***** Data supplied *****
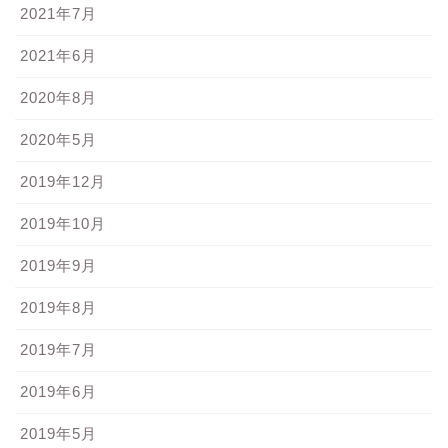
2021年7月
2021年6月
2020年8月
2020年5月
2019年12月
2019年10月
2019年9月
2019年8月
2019年7月
2019年6月
2019年5月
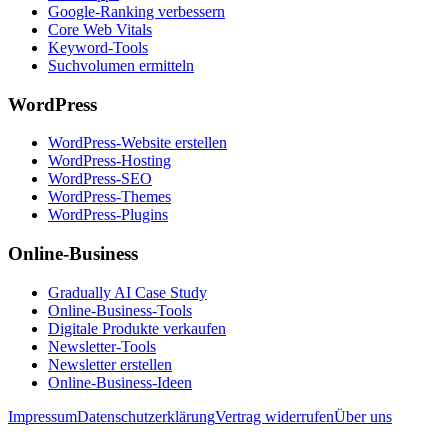
Google-Ranking verbessern
Core Web Vitals
Keyword-Tools
Suchvolumen ermitteln
WordPress
WordPress-Website erstellen
WordPress-Hosting
WordPress-SEO
WordPress-Themes
WordPress-Plugins
Online-Business
Gradually AI Case Study
Online-Business-Tools
Digitale Produkte verkaufen
Newsletter-Tools
Newsletter erstellen
Online-Business-Ideen
Impressum
Datenschutzerklärung
Vertrag widerrufen
Über uns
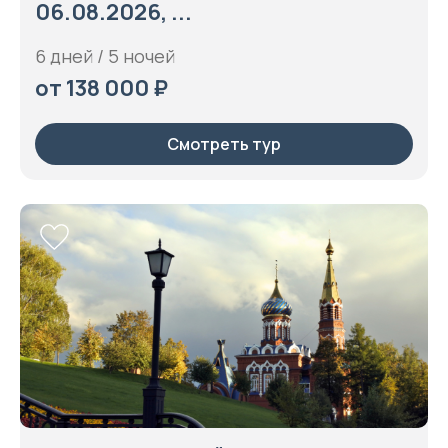
06.08.2026, ...
6 дней / 5 ночей
от 138 000 ₽
Смотреть тур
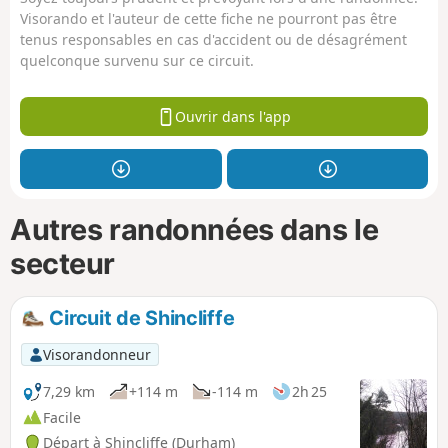
Visorando et l'auteur de cette fiche ne pourront pas être
tenus responsables en cas d'accident ou de désagrément
quelconque survenu sur ce circuit.
Ouvrir dans l'app
Autres randonnées dans le
secteur
Circuit de Shincliffe
Visorandonneur
7,29 km
+114 m
-114 m
2h 25
Facile
Départ à Shincliffe (Durham)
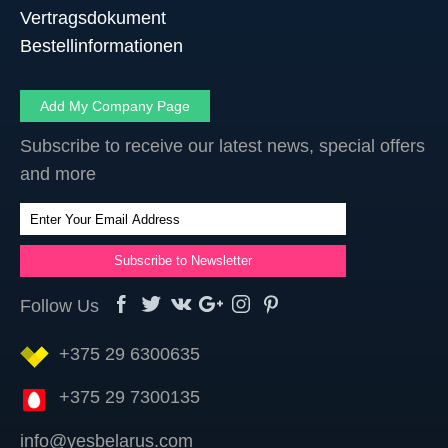
Vertragsdokument
Bestellinformationen
Add My Company Page
Subscribe to receive our latest news, special offers
and more
Follow Us
+375 29 6300635
+375 29 7300135
info@yesbelarus.com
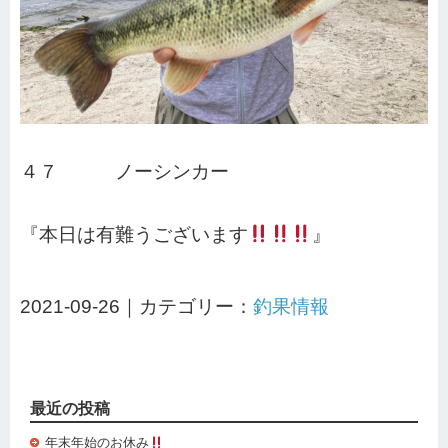
４７ ノーシンカー
『本日は有難うございます
』
2021-09-26｜カテゴリー：
釣果情報
最近の投稿
年末年始のお休み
*****
> [Work task] Pull out each line from the entries above that contains the string "erstellen". Case counts.

> [Solution to the exercise]
WordPress-Website erstellen
Newsletter erstellen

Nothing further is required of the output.